Previous studies showing no association between statins and Alzheimer's disease risk include a placebo-controlled trial on simvastatin and Alzheimer's disease, published in 2011 in the journal Neurology, showing no benefit on the progression of symptoms in patients with mild to moderate Alzheimer's disease over 18 months of statin treatment, despite a significant lowering of cholesterol.

While that study notably did not include patients with dyslipidemia, others did include those patients, said Mary C. Sano, PhD, who was first author on that study and is the director of the Alzheimer's Disease Research at Mount Sinai School of Medicine in New York City.

"Others did studies of those with dyslipidemia and found great cardiovascular protection and no effect on cognition," she told Medscape Medical News.

Examples include the MRC/BHF Heart Protection Study and another randomized controlled trial looking at pravastatin in elderly patients.

"These studies included thousands of people and were published years ago; [they] measured cognition and found no benefit of statin treatment," Dr Sano said.

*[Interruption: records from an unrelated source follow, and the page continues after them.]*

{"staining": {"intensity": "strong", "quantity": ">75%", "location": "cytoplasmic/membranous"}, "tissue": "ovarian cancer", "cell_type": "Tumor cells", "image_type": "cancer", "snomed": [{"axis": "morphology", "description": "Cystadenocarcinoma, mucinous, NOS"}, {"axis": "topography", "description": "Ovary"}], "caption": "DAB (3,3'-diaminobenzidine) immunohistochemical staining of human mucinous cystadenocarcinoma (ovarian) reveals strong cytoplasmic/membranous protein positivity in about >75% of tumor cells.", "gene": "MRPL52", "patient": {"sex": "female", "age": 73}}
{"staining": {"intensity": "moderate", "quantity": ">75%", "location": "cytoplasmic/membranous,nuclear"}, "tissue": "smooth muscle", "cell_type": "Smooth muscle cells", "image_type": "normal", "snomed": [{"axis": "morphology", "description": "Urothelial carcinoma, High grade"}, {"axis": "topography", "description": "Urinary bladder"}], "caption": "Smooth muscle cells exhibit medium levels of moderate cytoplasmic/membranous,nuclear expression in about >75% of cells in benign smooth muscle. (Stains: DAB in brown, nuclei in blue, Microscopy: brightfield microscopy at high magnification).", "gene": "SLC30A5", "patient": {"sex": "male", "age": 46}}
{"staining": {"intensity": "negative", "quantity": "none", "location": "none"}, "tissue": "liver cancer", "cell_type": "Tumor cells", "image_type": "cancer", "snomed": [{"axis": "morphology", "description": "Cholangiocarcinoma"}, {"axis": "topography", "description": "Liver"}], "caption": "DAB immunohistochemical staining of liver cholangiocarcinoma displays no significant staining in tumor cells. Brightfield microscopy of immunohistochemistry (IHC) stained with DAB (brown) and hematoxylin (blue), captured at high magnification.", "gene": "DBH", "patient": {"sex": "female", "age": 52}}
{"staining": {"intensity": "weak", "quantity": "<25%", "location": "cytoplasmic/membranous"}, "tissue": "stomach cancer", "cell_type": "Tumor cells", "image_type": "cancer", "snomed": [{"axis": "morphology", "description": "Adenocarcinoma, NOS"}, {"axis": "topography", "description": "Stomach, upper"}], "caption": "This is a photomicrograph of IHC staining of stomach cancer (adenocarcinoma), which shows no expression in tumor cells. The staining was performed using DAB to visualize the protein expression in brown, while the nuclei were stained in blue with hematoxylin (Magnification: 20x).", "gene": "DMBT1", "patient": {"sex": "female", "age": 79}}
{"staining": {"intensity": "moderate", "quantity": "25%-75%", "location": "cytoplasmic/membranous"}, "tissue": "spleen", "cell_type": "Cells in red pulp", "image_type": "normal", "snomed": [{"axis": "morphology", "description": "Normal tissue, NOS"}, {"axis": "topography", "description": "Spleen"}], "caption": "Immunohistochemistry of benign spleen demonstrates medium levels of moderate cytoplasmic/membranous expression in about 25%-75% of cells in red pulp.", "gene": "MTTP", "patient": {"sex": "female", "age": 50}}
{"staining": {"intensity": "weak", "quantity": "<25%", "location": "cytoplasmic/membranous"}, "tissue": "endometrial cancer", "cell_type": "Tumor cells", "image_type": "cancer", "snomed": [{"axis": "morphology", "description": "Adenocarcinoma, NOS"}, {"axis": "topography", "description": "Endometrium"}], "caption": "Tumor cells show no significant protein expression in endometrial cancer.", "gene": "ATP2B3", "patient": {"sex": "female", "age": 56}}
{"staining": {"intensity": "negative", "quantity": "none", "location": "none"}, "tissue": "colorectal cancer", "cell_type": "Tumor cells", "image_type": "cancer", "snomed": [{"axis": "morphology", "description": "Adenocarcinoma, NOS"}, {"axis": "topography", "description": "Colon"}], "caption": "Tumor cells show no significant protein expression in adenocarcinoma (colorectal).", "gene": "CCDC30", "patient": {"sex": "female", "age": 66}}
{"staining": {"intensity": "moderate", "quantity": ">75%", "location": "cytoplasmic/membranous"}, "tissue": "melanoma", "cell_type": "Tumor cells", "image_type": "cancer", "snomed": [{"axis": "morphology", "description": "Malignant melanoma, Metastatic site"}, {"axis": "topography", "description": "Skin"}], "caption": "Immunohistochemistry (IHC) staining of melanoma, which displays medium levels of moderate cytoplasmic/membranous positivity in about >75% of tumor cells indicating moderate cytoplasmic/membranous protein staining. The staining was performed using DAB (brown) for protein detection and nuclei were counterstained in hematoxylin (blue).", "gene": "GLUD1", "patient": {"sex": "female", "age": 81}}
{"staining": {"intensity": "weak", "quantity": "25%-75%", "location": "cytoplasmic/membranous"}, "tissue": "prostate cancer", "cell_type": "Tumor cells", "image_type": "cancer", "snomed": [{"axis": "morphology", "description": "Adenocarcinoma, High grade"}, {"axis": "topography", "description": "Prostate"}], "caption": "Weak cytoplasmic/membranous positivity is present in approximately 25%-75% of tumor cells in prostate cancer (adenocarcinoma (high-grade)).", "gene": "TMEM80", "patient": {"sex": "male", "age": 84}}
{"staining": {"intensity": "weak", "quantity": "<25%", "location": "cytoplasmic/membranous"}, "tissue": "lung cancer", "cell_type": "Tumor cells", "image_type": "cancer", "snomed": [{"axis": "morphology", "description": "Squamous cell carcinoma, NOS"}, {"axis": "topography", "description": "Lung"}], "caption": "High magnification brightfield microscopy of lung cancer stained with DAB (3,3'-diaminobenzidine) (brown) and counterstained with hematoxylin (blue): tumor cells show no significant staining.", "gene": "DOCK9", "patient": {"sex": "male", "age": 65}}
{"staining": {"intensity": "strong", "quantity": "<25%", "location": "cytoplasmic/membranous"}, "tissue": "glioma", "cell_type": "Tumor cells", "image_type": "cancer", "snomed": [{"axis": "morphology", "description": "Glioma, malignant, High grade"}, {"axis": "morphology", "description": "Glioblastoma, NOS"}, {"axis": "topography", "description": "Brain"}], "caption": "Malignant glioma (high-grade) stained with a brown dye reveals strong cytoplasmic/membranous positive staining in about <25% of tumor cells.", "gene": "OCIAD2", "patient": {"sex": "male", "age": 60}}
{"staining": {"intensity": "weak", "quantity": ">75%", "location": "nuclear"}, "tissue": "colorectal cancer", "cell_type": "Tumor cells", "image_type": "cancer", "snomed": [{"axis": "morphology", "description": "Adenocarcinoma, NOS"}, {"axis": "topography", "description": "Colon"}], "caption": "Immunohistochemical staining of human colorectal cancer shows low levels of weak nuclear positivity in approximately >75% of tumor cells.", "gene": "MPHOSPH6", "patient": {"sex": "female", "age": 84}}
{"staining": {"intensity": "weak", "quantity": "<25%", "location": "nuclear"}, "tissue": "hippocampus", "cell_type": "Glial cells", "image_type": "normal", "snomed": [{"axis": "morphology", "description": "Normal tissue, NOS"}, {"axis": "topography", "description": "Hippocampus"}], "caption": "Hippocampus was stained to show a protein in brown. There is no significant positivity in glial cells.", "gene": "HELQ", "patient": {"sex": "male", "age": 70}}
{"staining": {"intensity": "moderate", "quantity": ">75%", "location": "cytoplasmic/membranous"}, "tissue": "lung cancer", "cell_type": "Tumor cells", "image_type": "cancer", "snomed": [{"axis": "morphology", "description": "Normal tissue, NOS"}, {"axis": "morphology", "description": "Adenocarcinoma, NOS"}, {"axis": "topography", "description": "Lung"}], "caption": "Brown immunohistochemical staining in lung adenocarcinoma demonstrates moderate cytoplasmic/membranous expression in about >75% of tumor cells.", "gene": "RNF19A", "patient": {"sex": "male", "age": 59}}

In a more recent study, published in 2015 in Ethnicity and Disease, researchers did find that consistent use of statins in 8 years of follow-up was associated with a significantly decreased risk for incident dementia (odds ratio [OR], 0.44; P = .029) and incident Alzheimer's disease (OR, 0.40; P = .029) in elderly African Americans.

Hugh C. Hendrie, DSc, from the Indiana University Center for Aging Research, in Indianapolis, first author of that study, said the new research adds important insights to the debate.

"The value of the study is the use of a large ethnically diverse cohort and the ability to determine dose, which we were not able to do," he told Medscape Medical News.

"The main limitation, as the authors note, is that it is an observational study, albeit large, which makes determination of causality difficult."

This research was supported by the National Institute on Aging of the National Institutes of Health and the University of Southern California Zumberge Research Fund. Coauthor Dr Barthold is supported through the Schaeffer-Amgen Fellowship Program funded by Amgen.The authors, Dr Sano, and Dr Hendrie have disclosed no relevant financial relationships.